Los sofisticados de las redes sociales que culpan casualmente al capitalismo –o, más urbanamente, al “capitalismo tardío”– por todo lo que nos aqueja, podrían, no obstante, dudar en tomar su experiencia como parte de una historia que recorre el Japón de los años ochenta, la Suecia de los setenta, el Detroit de los cincuenta, el Manchester del siglo XIX, la Barbados del siglo XVIII y la Java del siglo XVII. Ése es un desafío que Beckert asume. Cuando habla de la “diversidad conectada” del capitalismo, está sugiriendo que cualquier diferencia aparente es simplemente el epifenómeno local de la astucia capitalista.
El preludio de la época colonial del libro, señala, precede a la acuñación del “capitalismo” en unos cientos de años, pero su historia comienza incluso antes, con el puerto yemení de Adén en el siglo XII. Era, escribe, “literalmente, un nodo fortificado de capital, una isla de capitalistas” donde los comerciantes judíos, musulmanes e hindúes vinculaban el mundo árabe medieval con la India. Su oficio no era ni la producción ni el cultivo, sino la adquisición y el intercambio.

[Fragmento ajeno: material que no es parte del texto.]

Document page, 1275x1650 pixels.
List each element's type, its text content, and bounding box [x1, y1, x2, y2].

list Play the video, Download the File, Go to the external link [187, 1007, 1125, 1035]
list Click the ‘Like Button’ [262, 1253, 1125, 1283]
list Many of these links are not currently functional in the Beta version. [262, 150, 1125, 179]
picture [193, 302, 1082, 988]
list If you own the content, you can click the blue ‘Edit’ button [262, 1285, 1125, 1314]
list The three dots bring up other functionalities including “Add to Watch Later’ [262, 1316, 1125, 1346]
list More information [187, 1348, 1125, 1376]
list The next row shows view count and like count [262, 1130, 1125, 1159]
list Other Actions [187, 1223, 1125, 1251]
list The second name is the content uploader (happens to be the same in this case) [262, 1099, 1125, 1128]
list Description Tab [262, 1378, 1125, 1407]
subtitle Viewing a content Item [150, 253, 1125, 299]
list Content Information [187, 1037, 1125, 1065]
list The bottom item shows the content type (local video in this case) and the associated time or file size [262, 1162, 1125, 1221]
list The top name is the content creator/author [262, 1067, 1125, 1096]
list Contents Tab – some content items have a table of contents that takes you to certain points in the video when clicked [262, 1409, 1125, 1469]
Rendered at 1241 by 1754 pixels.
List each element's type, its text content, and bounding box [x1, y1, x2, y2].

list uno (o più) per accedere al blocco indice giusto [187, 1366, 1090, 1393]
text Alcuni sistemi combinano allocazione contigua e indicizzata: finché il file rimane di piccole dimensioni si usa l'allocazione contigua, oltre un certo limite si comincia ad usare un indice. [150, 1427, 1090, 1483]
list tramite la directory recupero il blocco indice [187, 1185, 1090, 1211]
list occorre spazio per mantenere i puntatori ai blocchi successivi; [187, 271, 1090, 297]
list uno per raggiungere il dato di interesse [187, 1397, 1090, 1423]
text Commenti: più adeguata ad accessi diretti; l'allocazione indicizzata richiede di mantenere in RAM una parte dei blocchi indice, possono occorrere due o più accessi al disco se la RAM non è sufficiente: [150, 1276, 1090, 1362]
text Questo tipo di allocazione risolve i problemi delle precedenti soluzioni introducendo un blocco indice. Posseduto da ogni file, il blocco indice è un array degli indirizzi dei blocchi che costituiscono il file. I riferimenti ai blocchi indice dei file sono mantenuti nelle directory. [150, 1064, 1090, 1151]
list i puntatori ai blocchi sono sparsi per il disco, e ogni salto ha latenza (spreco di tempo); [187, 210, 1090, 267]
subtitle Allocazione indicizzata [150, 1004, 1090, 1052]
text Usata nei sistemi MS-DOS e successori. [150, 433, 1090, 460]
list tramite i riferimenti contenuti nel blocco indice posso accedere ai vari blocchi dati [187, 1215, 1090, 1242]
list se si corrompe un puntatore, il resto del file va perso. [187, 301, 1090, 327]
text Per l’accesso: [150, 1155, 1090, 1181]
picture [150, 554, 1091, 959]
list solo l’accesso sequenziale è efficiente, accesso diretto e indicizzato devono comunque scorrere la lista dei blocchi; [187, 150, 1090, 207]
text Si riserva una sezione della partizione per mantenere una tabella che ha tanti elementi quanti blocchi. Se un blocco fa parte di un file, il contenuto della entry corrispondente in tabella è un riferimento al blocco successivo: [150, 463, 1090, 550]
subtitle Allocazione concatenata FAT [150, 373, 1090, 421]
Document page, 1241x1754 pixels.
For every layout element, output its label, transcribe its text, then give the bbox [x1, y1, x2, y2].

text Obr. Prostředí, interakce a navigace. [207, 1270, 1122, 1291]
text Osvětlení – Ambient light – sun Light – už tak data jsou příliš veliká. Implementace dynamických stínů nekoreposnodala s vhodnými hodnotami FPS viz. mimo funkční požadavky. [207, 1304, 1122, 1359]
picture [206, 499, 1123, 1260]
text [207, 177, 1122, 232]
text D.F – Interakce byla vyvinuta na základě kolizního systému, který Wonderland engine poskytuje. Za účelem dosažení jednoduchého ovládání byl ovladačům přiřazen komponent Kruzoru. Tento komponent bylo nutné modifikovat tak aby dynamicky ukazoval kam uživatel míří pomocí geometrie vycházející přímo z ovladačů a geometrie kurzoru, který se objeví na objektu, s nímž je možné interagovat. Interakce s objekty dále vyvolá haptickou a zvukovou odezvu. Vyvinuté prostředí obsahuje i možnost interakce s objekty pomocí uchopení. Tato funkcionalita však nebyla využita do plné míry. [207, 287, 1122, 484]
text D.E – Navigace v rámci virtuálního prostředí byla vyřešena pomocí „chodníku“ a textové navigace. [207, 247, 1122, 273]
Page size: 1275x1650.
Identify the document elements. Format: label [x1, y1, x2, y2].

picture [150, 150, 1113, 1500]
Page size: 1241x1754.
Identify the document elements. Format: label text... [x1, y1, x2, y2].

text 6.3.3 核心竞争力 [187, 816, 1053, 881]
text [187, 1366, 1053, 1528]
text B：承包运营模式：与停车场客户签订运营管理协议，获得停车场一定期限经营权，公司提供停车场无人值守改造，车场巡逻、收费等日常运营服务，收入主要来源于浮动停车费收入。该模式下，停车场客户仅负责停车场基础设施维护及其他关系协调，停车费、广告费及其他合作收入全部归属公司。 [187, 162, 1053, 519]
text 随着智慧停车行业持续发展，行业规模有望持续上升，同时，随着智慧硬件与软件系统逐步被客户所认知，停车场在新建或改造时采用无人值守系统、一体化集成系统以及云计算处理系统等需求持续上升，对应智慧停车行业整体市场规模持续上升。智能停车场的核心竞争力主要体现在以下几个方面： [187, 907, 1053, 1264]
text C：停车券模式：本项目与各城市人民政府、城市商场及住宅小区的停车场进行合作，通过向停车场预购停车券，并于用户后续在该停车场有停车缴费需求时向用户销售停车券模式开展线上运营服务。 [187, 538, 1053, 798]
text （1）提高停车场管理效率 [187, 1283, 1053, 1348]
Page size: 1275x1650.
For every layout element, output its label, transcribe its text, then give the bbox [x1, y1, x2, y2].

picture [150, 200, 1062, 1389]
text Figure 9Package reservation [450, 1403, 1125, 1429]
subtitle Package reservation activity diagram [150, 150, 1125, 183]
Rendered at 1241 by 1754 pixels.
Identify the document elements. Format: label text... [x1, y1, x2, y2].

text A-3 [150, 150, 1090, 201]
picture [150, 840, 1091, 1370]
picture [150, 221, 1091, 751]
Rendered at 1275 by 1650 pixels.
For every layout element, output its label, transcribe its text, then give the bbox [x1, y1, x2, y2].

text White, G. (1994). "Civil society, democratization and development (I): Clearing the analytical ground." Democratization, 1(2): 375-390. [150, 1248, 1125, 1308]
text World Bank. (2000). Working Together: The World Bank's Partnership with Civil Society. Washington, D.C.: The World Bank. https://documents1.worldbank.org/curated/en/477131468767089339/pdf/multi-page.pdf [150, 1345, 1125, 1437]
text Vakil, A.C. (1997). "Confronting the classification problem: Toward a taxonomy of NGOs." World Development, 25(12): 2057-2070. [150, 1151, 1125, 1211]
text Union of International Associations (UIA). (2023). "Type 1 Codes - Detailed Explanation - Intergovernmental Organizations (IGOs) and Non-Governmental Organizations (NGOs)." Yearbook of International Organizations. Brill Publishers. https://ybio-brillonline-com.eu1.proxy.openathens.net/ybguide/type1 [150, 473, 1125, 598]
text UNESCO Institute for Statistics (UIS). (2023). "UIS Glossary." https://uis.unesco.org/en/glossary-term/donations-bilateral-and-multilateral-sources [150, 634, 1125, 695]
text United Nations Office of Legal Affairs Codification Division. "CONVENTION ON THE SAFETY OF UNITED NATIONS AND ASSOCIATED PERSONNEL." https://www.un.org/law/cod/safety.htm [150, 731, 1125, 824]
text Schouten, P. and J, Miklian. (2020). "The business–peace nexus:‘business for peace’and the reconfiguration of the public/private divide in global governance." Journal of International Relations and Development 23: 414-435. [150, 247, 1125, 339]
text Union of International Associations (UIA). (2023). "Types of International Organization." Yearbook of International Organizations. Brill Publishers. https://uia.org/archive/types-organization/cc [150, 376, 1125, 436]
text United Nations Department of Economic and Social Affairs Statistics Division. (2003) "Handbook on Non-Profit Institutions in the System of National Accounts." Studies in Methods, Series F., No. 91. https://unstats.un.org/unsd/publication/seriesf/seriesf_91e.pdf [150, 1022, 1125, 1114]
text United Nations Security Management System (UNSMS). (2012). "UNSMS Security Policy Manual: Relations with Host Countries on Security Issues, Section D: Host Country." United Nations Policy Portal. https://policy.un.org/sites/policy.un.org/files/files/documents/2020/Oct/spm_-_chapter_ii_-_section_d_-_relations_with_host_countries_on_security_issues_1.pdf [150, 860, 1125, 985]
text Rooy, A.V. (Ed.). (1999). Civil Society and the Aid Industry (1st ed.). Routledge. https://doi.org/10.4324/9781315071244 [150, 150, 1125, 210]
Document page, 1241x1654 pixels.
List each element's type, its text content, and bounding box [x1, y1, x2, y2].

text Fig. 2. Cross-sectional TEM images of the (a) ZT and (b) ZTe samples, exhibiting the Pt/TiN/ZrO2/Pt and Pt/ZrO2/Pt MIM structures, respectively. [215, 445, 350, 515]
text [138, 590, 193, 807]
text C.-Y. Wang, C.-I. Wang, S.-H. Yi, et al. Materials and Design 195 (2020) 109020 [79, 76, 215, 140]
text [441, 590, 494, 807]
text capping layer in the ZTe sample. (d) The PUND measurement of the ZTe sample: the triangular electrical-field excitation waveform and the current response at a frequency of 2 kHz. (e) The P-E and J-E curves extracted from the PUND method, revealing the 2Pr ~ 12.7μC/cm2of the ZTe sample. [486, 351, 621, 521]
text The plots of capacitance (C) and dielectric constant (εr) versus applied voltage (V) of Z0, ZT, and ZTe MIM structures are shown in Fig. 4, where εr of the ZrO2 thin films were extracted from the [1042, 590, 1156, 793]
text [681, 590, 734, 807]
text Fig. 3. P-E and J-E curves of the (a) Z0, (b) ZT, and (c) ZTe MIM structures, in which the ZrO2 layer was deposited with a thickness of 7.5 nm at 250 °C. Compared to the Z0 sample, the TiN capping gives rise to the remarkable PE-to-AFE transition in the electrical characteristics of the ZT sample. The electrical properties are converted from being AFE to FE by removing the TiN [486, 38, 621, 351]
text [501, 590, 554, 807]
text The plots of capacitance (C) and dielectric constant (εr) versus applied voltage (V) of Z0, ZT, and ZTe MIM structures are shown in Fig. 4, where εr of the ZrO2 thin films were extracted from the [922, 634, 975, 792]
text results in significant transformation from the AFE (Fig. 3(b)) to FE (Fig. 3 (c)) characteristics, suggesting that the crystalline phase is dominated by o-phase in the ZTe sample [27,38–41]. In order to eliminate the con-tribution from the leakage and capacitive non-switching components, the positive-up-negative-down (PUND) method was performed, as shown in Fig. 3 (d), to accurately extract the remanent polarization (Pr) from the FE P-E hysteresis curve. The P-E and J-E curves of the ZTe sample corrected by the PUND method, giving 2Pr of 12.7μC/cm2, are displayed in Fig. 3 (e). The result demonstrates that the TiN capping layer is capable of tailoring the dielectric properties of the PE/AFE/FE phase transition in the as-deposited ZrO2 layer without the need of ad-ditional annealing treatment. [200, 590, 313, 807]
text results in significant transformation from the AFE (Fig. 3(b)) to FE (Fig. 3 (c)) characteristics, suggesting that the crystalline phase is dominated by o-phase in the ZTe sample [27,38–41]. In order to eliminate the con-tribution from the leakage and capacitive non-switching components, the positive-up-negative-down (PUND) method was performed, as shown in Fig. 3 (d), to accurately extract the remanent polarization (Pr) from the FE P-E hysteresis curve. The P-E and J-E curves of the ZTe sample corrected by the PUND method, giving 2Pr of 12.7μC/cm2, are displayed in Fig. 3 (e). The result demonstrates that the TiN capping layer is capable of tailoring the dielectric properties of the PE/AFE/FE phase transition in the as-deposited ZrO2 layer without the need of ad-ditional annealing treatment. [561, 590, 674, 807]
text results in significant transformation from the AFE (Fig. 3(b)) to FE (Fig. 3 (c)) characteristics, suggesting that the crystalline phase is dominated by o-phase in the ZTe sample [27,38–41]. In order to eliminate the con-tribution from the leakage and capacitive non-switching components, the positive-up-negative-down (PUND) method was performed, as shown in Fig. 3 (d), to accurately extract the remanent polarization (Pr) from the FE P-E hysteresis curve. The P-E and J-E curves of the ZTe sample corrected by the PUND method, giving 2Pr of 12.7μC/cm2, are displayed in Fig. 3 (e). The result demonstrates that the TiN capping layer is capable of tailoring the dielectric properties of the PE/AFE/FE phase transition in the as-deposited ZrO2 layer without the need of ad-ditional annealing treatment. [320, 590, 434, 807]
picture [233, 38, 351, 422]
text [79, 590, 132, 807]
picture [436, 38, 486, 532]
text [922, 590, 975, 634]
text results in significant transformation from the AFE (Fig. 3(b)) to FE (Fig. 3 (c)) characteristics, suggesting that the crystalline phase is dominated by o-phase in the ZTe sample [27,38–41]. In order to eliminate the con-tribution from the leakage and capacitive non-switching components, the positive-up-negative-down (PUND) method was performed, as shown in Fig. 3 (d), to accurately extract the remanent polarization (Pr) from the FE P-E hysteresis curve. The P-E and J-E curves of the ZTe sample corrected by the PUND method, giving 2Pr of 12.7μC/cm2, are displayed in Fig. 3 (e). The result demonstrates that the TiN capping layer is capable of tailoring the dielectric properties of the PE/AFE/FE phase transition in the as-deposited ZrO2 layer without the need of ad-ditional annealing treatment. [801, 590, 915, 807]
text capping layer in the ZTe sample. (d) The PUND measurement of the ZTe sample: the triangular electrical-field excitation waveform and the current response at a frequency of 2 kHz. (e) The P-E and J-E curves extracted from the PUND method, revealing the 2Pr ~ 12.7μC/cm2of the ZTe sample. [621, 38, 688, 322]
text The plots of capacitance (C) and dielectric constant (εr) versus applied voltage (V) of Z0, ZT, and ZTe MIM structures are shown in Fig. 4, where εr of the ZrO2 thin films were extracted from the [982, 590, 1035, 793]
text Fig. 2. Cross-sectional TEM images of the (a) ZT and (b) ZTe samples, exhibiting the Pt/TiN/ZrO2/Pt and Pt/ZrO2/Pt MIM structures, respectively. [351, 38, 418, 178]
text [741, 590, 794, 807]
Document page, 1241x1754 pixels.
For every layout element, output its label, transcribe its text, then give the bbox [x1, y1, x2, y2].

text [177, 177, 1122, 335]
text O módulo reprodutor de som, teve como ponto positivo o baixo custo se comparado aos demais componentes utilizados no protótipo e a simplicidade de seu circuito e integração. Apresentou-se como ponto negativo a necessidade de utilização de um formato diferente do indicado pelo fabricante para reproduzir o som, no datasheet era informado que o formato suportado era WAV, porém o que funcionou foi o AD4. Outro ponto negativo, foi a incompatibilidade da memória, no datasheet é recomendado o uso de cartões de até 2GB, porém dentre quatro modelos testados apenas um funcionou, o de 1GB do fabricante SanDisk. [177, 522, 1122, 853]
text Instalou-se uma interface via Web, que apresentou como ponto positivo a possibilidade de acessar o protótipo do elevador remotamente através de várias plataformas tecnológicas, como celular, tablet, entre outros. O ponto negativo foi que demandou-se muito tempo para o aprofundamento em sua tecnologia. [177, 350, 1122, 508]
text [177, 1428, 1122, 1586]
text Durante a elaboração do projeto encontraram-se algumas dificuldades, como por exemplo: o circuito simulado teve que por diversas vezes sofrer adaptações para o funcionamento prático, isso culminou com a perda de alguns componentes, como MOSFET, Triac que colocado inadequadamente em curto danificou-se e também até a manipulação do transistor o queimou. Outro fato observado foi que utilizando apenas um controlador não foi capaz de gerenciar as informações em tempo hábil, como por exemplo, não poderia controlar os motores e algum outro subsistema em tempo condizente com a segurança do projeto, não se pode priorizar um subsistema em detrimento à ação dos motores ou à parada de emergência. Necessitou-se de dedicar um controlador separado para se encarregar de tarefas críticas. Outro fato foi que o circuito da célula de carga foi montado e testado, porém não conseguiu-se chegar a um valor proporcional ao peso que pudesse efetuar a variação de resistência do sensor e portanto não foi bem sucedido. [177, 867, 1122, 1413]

Aunque el comercio en sí, reconoce Beckert, era antiguo, durante mucho tiempo había estado controlado por las normas y costumbres de los participantes locales. En las sociedades precapitalistas, continúa, la gente decente aparentemente estaba contenta de cosechar lo que habían sembrado (reconoce que “producir para el propio uso era eterno”) y era derecho innato de las élites expropiar cualquier excedente. Es posible que estos jefes y señores de la guerra hayan acumulado una riqueza considerable, pero Beckert sostiene que, en contraste con el funcionamiento del capitalismo, su “reorganización de recursos” fue sincera y legible. Incluso el hurto genocida, en su relato, se llevó a cabo en armonía con el espíritu de uso predominante: el conquistador nómada Timur saqueó Asia Central, pero dedicó su botín a la construcción de “magníficas mezquitas y madrasas”, haciendo que sus métodos fueran “esencialmente diferentes de los de los propietarios de capital”. Para Beckert, los comerciantes como los de Adén, que utilizaban sus recursos sólo como medio para capturar más recursos, eran una raza “categóricamente diferente”.